TG (short for Transgender, but implicitly, Transformed Gender) refers to pictures, usually fanart, depicting a character of one sex/gender as another. Many TG works are non-sexual in nature and done for creativity or simple humorous purposes. Since this is especially true with characters displaying heavily stereotypical manners for their gender, TG art is predominantly of males. Most artists tend to choose a famous character who will still be recognizable to the audience, modifying their traditional costume only as much as needed. Some online communities, such as 4chan, refer to it as "Rule 63" or "Rule 75" (especially when the image contains nudity).
Some artists consider it a cheat to draw TG art of certain characters who have canonical androgynous overtones to them. Guilty Gear's Bridget is very rarely drawn as explicitly female, while characters like Final Fight 's newhalfs Poison and Roxy tend to be more popular in futanari art.
- For anime fans, Ranma ½ popularized the idea of a magically induced transformation with little or no other associated physical issues, and were common avatars in fandom.

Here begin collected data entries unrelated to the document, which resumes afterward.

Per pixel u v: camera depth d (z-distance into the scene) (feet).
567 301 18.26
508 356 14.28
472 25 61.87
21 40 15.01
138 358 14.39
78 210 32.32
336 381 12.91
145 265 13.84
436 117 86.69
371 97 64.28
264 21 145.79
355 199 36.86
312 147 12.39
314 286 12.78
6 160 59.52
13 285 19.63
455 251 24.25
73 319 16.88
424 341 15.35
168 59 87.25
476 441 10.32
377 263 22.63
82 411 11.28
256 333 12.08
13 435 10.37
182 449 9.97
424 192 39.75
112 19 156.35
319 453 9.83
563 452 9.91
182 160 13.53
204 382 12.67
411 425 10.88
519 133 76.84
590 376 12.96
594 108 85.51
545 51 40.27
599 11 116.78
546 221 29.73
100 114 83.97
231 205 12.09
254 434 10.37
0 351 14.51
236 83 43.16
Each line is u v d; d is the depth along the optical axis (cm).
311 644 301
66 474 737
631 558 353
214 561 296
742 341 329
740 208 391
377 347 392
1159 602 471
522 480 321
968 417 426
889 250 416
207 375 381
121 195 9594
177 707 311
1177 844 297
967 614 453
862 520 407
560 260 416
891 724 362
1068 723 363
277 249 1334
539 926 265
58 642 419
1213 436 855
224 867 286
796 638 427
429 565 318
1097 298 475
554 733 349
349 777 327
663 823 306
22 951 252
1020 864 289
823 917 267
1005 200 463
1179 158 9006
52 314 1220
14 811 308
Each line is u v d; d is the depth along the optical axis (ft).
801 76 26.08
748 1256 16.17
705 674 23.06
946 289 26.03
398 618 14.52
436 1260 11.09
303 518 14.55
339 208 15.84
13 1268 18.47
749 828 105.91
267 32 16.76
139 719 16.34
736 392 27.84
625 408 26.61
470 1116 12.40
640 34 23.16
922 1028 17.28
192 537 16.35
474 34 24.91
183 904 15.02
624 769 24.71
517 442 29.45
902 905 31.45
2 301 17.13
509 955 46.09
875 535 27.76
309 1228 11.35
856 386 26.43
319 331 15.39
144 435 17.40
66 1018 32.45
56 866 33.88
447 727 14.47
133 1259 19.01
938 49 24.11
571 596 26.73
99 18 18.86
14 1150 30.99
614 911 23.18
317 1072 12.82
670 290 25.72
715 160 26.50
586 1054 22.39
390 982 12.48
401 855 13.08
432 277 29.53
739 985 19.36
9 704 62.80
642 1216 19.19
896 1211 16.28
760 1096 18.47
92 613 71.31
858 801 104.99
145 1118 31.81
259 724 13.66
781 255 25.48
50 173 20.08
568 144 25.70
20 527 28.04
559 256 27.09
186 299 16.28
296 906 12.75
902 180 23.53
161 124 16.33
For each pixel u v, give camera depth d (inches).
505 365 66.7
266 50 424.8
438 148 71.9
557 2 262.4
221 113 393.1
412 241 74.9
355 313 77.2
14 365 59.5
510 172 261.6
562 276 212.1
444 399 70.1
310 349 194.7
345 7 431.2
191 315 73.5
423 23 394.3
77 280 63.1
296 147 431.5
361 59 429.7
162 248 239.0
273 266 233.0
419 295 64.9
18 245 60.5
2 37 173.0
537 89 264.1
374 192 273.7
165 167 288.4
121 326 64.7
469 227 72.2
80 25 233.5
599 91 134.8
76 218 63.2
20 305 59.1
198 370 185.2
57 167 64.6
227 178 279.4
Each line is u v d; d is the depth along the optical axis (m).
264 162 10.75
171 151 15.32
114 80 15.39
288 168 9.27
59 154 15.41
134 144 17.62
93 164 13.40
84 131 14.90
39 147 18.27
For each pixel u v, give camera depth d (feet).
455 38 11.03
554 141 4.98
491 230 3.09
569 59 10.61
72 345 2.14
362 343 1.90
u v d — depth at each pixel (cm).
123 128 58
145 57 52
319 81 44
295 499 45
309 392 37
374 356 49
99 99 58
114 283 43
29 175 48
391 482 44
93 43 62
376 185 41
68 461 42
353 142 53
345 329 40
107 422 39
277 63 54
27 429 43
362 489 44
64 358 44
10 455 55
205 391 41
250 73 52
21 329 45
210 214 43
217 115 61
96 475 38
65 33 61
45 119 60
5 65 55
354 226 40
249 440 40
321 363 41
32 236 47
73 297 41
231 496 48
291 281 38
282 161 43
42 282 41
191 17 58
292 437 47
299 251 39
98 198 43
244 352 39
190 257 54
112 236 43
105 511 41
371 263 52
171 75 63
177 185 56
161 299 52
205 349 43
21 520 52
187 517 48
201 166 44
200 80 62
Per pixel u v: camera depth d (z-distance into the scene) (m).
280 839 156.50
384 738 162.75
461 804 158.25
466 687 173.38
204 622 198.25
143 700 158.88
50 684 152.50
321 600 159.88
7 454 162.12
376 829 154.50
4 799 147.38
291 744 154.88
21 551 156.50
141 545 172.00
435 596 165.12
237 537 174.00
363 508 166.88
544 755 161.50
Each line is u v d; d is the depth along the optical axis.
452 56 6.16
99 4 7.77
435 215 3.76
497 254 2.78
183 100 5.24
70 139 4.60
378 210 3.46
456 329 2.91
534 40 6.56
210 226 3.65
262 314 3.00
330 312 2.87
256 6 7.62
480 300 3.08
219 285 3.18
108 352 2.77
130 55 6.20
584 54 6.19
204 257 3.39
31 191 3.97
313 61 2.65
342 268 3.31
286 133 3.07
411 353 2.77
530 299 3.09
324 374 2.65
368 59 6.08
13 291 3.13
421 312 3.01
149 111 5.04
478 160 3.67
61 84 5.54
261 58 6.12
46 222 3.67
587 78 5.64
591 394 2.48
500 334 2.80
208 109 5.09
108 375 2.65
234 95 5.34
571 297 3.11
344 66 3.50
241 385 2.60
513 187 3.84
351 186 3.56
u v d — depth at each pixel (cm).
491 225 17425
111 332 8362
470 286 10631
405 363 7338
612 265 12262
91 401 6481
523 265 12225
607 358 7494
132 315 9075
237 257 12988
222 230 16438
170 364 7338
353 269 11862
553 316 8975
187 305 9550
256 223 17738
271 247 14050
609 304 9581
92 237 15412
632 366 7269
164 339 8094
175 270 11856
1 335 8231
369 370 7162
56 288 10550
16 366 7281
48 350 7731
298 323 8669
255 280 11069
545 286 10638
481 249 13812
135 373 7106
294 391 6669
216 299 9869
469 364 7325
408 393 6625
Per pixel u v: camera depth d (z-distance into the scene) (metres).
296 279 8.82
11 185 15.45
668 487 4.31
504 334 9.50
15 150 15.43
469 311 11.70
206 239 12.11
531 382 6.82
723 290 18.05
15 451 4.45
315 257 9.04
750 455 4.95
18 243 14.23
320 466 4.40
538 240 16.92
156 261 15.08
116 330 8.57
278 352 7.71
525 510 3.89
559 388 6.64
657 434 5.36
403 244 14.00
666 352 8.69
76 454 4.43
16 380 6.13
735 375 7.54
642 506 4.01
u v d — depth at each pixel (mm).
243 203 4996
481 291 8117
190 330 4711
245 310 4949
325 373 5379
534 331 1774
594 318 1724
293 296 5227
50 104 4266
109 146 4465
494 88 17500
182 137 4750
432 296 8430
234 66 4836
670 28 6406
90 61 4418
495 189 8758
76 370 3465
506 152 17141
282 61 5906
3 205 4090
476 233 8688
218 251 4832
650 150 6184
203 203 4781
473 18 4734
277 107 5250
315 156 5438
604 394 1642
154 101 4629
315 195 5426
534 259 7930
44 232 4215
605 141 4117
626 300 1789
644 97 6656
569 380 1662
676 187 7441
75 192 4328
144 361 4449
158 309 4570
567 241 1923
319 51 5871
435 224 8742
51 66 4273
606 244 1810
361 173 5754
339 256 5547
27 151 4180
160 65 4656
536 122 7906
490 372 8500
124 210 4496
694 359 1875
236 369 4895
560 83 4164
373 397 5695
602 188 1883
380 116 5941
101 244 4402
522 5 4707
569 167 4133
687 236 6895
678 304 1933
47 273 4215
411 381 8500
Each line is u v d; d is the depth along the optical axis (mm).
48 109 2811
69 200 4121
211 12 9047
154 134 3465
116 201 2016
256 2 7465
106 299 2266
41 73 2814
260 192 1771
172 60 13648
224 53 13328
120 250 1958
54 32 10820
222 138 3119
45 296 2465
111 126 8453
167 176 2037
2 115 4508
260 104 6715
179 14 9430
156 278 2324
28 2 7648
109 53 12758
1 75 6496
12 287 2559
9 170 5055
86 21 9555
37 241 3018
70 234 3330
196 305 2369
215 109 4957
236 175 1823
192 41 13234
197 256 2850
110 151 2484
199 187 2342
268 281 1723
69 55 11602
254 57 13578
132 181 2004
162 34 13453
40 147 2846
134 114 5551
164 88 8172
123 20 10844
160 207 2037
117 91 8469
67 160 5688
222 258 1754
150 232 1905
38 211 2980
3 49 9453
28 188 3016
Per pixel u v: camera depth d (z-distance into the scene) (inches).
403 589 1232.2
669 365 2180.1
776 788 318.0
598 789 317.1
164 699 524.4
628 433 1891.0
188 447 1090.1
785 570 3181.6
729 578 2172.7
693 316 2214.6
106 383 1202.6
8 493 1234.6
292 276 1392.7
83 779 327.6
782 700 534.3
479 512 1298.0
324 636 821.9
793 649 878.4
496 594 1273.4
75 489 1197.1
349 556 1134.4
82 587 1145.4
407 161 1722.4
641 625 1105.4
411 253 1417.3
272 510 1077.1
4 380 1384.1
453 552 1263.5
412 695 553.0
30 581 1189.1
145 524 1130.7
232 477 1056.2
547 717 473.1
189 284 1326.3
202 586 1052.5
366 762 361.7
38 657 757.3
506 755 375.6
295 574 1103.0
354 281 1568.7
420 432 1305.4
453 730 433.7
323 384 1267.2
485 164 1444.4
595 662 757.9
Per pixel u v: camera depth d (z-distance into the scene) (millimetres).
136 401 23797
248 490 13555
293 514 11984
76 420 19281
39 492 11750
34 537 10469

- Demitri Maximoff of Capcom's Darkstalkers series popularized TG art of video game characters (especially from fighting games) which in this case is often called MB. This refers to an in-game special move of his called Midnight Bliss, wherein the opponent is turned either into a woman (if male) or into a more stereotypical woman (if female). Thus since 'official' TG versions of several characters exist, fanart typically speculates and extends this idea to other characters.
- Final Fantasy VII may also have contributed to TG in video game fanart, as Cloud Strife (who once had to wear a dress as a disguise) has been variously depicted not only as a crossdresser but also as an actual girl.
- Male Naruto characters are often portrayed as female in fanart, referring to the "Oiroke no Jutsu", a technique created by the title character that allows him to transform himself into a voluptuous, naked woman as an illusionary tactic.
- OS-tan, which depicts non-gendered objects as gendered characters.